▸ **Requirement**:
Among the lines below, a stretch begins at the one with "index pip: (237, 210)" and ends at the one with "ring pip: (708, 1220)". Repeat that stretch exactly, ends included.

+++ Provided data

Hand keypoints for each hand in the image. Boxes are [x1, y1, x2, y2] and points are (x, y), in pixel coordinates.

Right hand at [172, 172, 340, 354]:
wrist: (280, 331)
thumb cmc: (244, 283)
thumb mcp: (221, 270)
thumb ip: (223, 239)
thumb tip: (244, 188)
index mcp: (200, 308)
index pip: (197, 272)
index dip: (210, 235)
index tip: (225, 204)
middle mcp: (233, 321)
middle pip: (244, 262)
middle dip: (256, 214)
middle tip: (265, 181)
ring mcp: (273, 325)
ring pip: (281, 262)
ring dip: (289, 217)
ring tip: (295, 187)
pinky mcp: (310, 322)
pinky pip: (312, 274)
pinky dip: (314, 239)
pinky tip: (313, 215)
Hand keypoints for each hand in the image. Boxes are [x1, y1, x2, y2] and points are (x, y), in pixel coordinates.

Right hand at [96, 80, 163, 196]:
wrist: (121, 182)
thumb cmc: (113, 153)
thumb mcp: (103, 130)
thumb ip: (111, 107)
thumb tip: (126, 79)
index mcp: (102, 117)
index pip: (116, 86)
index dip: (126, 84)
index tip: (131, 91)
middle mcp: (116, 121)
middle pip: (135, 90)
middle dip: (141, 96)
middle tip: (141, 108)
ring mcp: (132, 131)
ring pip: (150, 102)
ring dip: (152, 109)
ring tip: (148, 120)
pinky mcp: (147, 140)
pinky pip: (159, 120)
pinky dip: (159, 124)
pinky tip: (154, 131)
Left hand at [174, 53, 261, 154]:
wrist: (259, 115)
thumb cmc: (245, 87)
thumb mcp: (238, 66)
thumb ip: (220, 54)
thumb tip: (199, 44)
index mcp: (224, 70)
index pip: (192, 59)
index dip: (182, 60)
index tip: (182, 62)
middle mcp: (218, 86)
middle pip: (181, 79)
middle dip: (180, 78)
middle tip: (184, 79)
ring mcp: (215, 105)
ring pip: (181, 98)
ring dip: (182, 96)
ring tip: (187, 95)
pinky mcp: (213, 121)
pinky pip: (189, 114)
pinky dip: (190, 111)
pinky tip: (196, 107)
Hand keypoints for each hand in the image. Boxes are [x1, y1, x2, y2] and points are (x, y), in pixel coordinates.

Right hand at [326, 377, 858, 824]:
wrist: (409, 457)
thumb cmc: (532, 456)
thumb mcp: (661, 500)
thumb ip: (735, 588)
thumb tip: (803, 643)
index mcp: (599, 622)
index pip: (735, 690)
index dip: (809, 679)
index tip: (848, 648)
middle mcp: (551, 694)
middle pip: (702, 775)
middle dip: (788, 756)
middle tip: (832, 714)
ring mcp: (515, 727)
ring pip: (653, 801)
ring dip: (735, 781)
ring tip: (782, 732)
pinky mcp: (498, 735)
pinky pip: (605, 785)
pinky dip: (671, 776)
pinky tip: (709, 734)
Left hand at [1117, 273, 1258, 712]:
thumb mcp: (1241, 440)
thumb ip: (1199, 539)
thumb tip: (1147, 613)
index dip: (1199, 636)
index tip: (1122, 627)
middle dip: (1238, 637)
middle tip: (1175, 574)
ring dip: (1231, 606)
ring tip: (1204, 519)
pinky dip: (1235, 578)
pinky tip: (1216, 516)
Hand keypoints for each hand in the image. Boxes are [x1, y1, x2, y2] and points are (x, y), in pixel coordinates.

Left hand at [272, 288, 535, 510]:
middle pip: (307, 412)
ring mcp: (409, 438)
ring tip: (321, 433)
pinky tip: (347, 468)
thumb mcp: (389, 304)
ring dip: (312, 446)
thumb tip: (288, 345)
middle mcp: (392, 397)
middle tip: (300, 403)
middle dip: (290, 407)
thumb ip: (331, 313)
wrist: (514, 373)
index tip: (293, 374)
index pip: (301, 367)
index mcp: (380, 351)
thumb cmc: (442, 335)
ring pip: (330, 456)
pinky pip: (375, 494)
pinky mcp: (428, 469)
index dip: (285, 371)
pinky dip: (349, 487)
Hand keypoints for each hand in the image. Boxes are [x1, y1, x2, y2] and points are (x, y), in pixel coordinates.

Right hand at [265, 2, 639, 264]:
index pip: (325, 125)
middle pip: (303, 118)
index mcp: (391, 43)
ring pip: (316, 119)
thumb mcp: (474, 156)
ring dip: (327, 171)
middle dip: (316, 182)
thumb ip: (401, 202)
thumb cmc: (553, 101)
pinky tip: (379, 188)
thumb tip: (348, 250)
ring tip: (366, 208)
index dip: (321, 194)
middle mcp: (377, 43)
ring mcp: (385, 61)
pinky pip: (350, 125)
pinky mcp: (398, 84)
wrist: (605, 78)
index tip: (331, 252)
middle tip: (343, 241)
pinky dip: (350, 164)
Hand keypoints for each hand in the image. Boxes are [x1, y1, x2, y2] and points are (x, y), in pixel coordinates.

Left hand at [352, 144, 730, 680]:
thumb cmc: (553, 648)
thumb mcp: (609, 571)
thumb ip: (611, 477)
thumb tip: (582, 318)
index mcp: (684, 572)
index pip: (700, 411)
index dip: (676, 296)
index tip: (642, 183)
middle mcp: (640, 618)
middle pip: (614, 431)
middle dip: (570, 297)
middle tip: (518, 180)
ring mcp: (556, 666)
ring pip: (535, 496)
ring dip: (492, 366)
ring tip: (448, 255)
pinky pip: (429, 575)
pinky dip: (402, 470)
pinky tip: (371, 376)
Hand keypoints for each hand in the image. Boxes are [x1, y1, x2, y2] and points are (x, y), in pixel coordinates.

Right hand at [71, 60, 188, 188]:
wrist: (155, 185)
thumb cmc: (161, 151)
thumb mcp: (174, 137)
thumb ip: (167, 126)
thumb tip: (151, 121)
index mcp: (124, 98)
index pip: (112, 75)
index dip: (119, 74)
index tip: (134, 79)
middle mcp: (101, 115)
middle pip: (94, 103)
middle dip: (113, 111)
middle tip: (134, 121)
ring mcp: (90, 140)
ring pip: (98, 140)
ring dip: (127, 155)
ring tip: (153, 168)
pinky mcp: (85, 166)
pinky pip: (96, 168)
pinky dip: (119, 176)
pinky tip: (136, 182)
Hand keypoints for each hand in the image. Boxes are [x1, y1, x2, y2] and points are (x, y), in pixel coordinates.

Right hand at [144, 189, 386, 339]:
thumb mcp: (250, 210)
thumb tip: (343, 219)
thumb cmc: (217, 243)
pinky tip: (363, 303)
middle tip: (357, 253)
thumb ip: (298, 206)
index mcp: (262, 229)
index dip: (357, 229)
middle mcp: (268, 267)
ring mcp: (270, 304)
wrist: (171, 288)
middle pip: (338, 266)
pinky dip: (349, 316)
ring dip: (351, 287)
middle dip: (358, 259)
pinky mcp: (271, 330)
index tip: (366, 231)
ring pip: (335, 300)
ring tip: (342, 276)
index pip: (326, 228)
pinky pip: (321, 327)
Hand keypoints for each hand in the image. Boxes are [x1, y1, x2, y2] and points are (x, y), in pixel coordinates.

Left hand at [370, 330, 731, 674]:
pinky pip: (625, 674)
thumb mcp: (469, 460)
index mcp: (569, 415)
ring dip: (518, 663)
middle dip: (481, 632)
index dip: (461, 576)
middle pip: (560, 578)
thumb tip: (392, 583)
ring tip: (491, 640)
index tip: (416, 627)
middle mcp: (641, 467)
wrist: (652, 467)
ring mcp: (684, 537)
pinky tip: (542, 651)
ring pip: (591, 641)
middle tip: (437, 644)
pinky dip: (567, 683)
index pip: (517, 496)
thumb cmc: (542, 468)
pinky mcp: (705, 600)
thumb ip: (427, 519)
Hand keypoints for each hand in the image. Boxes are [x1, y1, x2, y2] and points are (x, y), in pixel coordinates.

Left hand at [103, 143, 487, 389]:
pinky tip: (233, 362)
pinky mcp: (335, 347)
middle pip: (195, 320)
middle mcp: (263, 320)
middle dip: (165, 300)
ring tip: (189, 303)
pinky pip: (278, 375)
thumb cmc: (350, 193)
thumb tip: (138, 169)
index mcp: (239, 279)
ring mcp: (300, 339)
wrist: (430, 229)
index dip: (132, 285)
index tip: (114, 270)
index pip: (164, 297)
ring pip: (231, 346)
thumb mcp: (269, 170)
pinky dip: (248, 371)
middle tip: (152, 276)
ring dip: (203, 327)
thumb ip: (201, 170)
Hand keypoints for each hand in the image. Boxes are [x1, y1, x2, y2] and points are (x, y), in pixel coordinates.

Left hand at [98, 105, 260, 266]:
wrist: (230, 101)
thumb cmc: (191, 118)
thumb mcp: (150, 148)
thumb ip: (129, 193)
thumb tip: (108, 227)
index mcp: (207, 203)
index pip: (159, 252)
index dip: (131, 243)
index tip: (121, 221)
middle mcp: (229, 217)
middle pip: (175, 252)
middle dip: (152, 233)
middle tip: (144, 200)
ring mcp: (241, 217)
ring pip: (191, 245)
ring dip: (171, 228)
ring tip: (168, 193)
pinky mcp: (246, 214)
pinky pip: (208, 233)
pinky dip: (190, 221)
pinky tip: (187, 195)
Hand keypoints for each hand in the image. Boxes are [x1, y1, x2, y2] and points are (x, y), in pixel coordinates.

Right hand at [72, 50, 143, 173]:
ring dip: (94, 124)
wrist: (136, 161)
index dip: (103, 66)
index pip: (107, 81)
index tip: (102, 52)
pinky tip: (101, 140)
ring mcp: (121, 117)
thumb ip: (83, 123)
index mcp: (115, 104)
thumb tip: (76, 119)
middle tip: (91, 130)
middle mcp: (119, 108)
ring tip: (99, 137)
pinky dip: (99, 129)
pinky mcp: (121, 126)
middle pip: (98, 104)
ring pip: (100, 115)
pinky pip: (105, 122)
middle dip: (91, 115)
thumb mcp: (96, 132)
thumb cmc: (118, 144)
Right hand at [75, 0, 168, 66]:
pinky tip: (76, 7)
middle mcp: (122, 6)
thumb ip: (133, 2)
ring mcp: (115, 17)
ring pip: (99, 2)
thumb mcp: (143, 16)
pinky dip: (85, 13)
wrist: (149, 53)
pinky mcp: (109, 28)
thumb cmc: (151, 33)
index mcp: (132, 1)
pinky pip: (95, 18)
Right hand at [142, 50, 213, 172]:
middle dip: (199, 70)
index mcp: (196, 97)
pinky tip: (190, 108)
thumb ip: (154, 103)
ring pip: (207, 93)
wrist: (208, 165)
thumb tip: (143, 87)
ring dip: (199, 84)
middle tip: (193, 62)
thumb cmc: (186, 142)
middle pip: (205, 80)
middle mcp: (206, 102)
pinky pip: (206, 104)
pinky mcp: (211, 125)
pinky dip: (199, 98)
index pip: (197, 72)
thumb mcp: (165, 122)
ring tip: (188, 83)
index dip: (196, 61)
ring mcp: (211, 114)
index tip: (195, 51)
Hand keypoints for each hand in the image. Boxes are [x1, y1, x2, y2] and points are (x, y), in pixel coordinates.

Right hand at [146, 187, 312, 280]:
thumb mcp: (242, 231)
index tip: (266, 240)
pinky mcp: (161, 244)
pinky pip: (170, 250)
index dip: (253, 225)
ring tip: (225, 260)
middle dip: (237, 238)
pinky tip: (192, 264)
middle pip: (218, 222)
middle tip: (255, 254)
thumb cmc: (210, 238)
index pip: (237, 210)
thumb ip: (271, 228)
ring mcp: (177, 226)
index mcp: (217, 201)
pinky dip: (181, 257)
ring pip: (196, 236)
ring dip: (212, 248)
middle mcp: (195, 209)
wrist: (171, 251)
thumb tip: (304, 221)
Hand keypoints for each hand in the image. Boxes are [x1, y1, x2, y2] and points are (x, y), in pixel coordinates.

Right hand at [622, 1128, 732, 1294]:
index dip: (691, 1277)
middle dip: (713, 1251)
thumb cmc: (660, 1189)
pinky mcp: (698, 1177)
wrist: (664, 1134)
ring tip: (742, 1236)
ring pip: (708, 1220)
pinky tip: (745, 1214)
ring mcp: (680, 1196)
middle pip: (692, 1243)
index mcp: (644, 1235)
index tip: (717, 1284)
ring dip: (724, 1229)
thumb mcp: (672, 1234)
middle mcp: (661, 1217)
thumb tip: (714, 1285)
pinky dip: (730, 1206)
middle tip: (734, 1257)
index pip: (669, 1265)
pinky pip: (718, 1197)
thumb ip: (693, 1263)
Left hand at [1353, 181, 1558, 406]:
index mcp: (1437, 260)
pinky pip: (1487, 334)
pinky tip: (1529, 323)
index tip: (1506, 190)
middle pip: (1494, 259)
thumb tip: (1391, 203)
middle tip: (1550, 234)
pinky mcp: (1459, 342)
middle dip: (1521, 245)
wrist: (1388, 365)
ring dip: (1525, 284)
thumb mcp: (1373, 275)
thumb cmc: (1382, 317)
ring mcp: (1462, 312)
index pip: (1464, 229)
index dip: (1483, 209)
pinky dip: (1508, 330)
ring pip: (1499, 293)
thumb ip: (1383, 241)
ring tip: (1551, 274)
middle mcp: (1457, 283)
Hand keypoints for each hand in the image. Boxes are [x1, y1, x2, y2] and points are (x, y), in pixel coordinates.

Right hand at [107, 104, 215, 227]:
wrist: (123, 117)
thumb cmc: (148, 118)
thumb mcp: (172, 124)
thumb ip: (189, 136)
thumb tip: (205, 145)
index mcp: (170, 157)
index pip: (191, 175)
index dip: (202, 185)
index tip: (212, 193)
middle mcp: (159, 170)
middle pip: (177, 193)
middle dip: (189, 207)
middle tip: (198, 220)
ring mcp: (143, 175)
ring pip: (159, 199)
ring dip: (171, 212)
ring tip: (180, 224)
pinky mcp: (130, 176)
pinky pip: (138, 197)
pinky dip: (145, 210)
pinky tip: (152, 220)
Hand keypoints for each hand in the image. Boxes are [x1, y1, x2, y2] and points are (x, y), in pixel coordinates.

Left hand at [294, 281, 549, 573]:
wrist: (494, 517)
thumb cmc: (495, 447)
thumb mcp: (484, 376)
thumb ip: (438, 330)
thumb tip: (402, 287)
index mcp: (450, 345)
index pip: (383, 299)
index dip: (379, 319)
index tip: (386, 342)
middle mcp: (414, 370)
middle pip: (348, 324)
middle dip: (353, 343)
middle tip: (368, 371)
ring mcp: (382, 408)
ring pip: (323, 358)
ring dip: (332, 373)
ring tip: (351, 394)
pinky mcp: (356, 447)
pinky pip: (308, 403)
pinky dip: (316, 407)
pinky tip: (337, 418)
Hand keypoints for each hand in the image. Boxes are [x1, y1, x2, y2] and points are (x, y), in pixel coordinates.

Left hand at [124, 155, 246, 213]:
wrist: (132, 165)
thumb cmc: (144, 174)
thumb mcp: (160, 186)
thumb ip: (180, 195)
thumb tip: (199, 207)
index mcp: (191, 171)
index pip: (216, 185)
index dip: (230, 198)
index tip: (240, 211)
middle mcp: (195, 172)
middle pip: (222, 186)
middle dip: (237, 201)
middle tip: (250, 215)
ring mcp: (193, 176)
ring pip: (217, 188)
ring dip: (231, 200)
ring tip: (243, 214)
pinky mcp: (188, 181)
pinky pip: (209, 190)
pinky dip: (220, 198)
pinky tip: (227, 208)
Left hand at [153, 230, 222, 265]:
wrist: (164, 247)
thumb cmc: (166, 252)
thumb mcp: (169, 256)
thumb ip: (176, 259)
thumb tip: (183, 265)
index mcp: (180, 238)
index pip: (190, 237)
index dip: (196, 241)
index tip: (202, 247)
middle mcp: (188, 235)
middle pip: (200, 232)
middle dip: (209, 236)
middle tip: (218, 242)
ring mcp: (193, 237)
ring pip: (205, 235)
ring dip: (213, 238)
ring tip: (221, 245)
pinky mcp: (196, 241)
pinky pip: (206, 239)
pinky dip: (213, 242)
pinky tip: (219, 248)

++++++

▸ **Completed task**:
index pip: (237, 210)
thumb ip: (271, 228)
ring mcp: (177, 226)
index mcp: (217, 201)
pinky dip: (181, 257)
ring pip: (196, 236)
ring dip: (212, 248)
middle mcp: (195, 209)
wrist: (171, 251)
thumb tip: (304, 221)
Hand keypoints for each hand in the image. Boxes are [x1, y1, x2, y2] and points are (x, y), in pixel coordinates.

Right hand at [622, 1128, 732, 1294]:
index dip: (691, 1277)
middle dip: (713, 1251)
thumb cmc: (660, 1189)
pinky mcp: (698, 1177)
wrist: (664, 1134)
ring tip: (742, 1236)
ring pip: (708, 1220)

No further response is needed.